■ **TEXT SHOWN**:
((
Theodore W. Schultz, a prominent American economist who won the Nobel Prize for his contributions in the field of economics of agriculture while also promulgating the importance of educational capital, in his lecture focused on the idea that to understand the economics of being poor, we need to understand the economics of agriculture since it is how the world’s poor earn their living along with recognizing that it is the improvement in population quality that drives the improvement of the welfare of (poor) people. Overall, I found the lecture very compelling. Schultz throughout his talk emphasizes that economists overrate land and underrate the quality of human agents which leads him to call on economists to acknowledge the fact that because humans have the ability to lessen their dependence on agriculture granted by intelligence, low-income countries (which Schultz says are actually tremendously resourceful) should focus on investing in research as well as health and education rather than directing all their efforts towards conventional farming. He makes an interesting assertion that to enhance development, economists need to pay attention to the economic history which demonstrates that certain resources can be substantially augmented by advances in knowledge which have already allowed us to make land a “vastly more productive resource” and successfully find substitutes for cropland (I doubt one can ever appreciate America’s capacity to produce corn). Despite those achievements, government, it seems, remains the one to blame for the fact that agriculture is still a “highly decentralized sector of the economy” due to the political bias favoring urban population at the expense of rural people as well as industrialization at the expense of agriculture. Shultz accuses the government of preventing the farmers from utilizing their “entrepreneurial talent,” which hinders their important allocative roles. Besides, governments simply cannot “perform efficiently the function of farm entrepreneurs,” not to mention how they contribute to market price distortions and lack of profitable incentives preventing farmers from making the necessary investments to increase their productivity which is the primary cause of the unrealized economic potential of agriculture in low-income countries.
))
■ **RECORDS SUPPLIED**:
((
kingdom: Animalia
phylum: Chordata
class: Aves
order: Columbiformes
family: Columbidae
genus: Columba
))
((
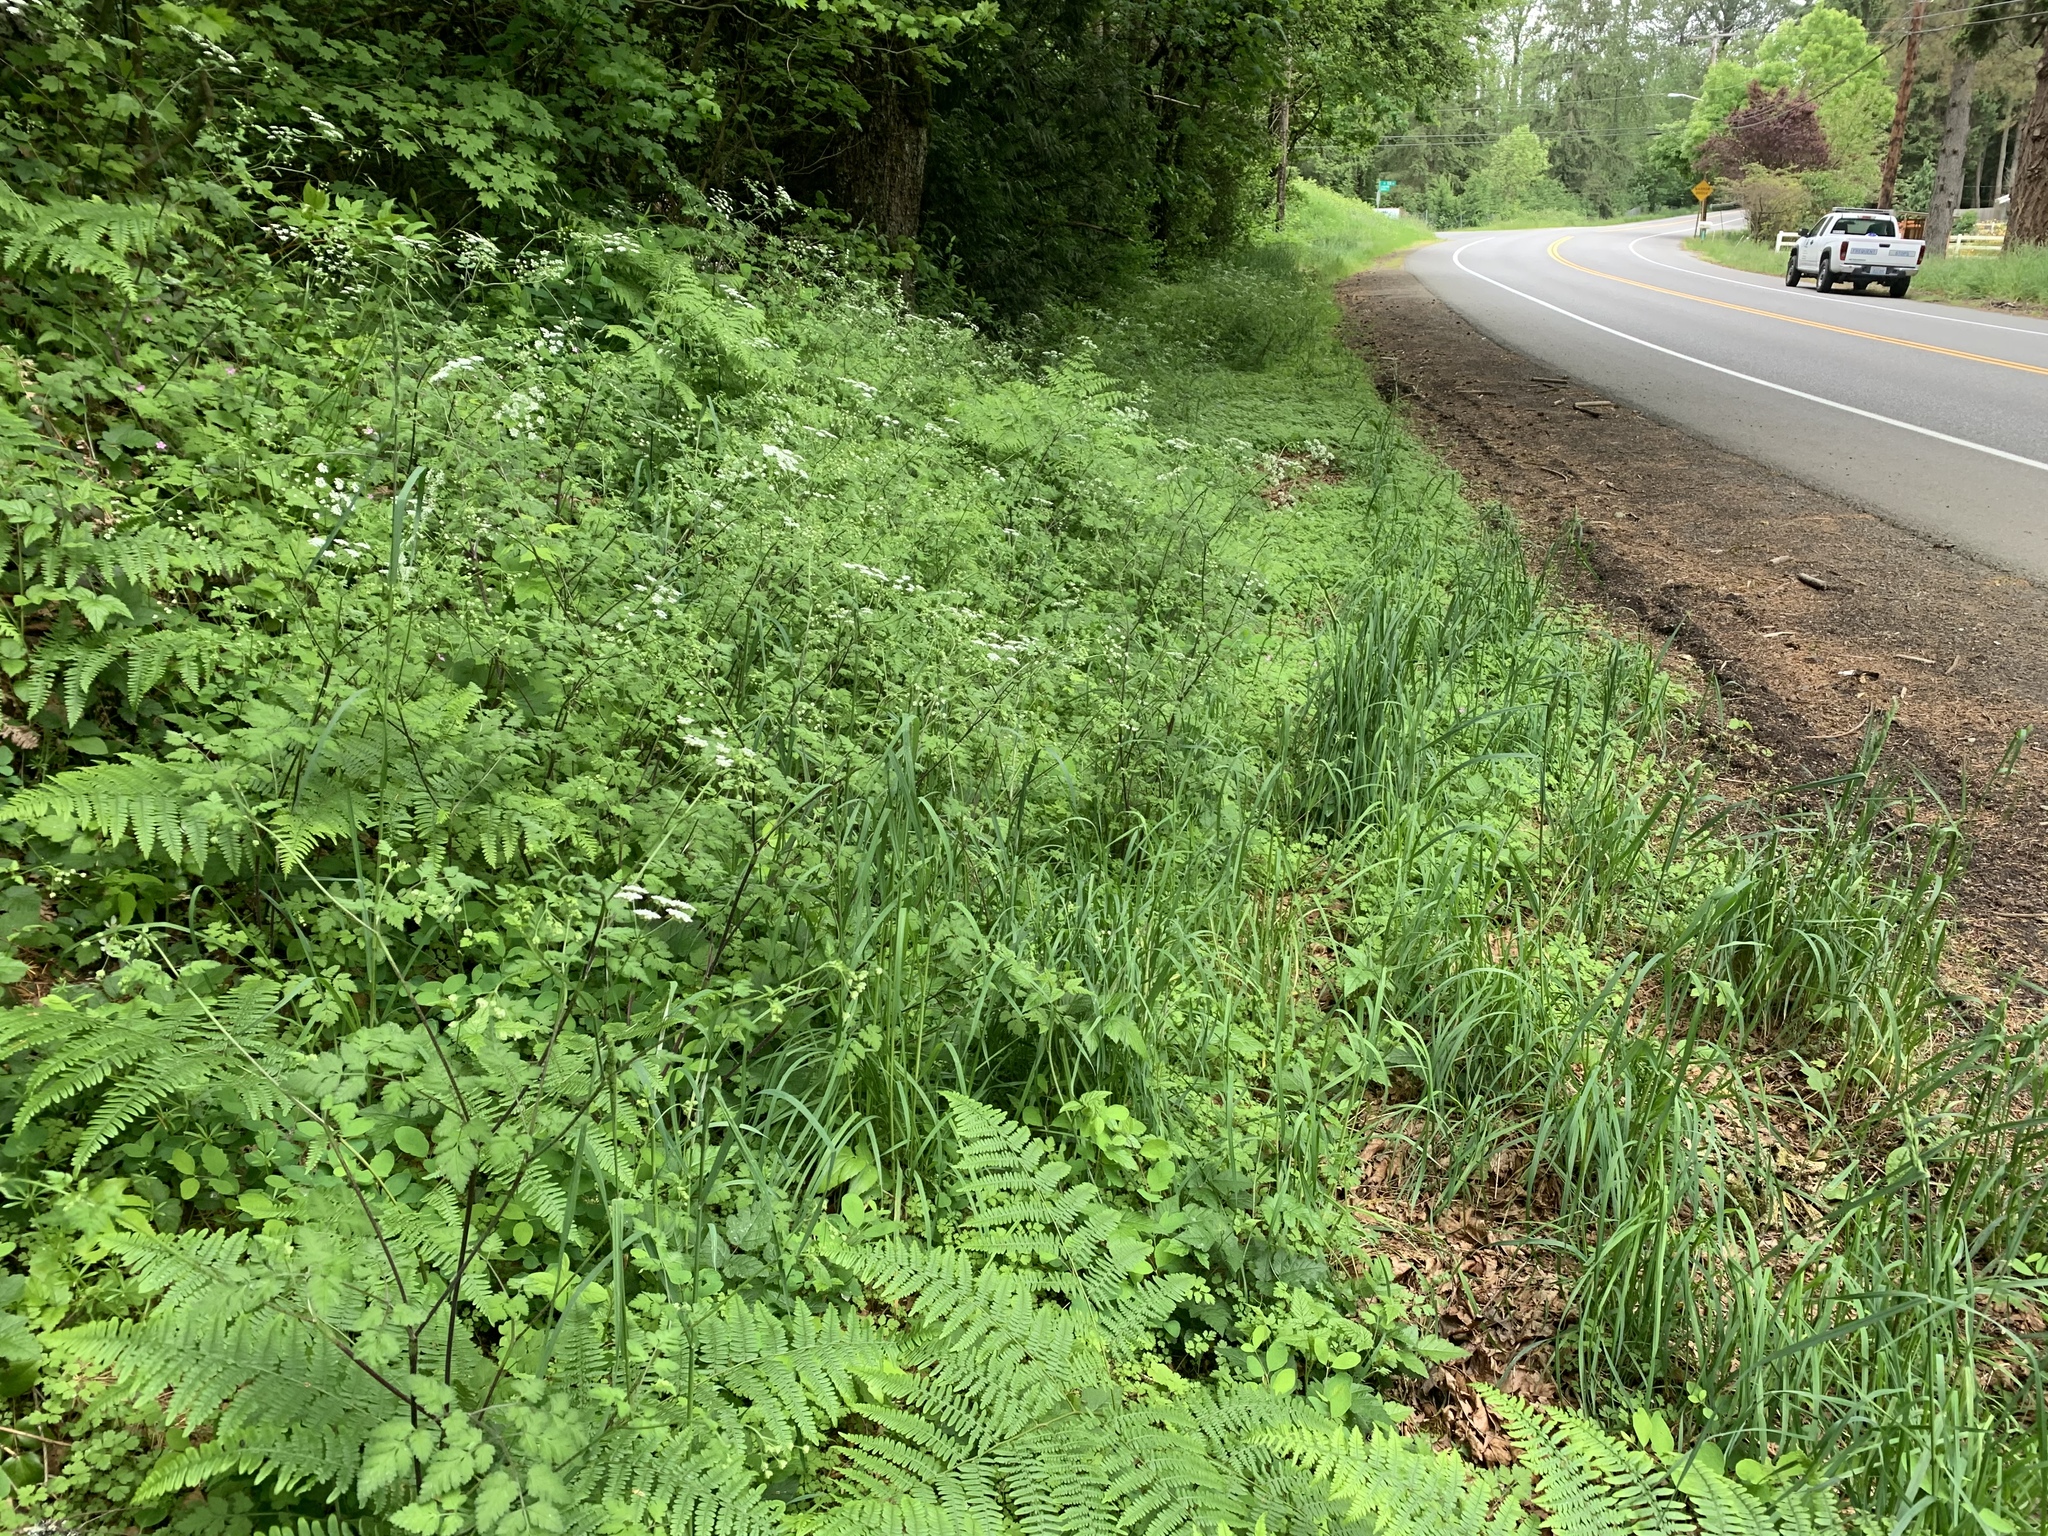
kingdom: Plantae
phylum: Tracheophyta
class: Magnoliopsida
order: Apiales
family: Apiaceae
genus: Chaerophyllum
))
((
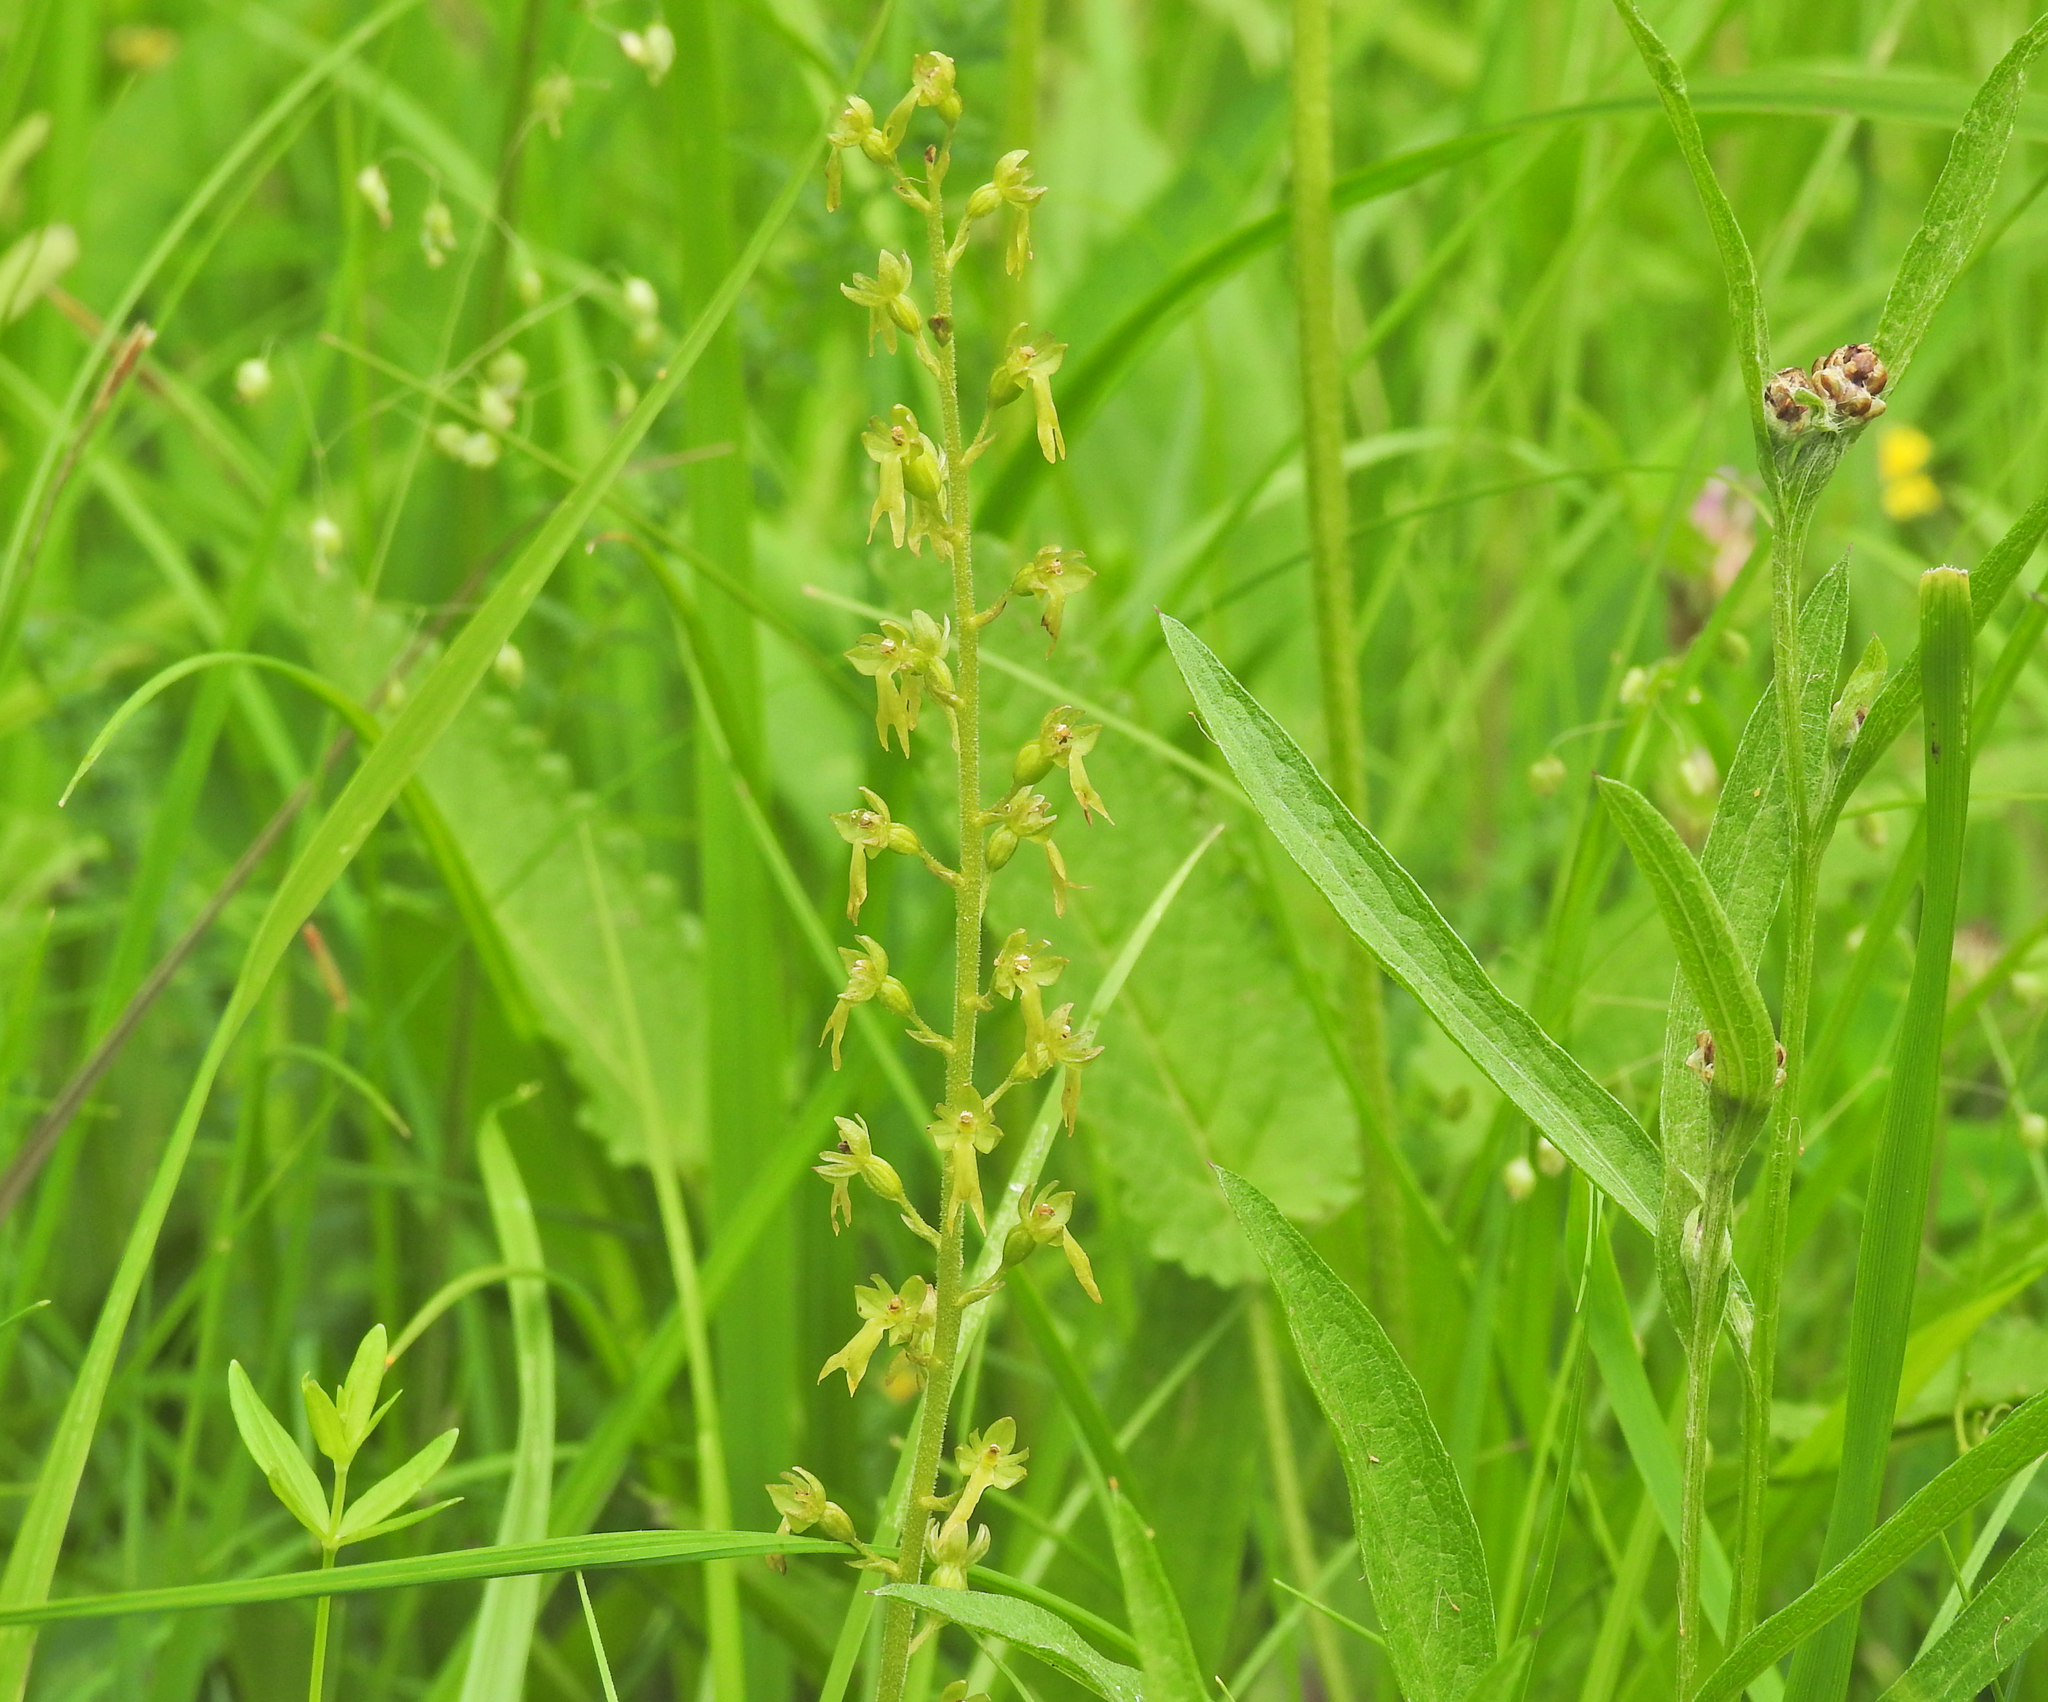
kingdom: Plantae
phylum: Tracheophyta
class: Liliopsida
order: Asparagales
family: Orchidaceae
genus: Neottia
))
■ **WRITTEN PROBLEM**: Carry on the response to Theodore Schultz's lecture on the economics of being poor with one more paragraph that picks up right after its final sentence.

■ **TASK OUTPUT**:
The second part of Schultz’s lecture devoted to the question of human capital was even more interesting for me (I have to admit that it is first and foremost the social-scientific part of economics that sparks my interest since I consider myself to be a very social person). Shultz’s approach to treating population quality as a scarce resource that has an economic value and entails a cost of acquisition was particularly fascinating to me since it allowed him to formulate a peculiar supply-demand relationship in investment behavior – something I’ve never thought about in this way, and I am referring specifically to Schultz’s conclusion that “quality and quantity are substitutes and the reduction in demand for quantity favors having and rearing fewer children, …. [so] the movement toward quality contributes to the solution of the population ‘problem’”. The statistics on the improvements in health (life expectancy at birth 40% increase in low-income countries since the 50s) and all the positive spillovers from the increased life expectancy (incentive for education acquisition, more investment in children, better productivity, and less “sick time” especially among others) are very inspiring as well. If possible, I would like to talk more about and learn how Usher came up with the theory to measure the utility that people derive from increases in life expectancy. Schultz mentions that Usher’s empirical analysis indicates that the additional utility increases the value of personal income substantially, and I thought that it is very interesting considering how it seems to be related to how Sen defines the difference between income-earning and income-using ability and the inherent problems of the disadvantaged people associated with the conversion of the earned income into capabilities and into “living well”.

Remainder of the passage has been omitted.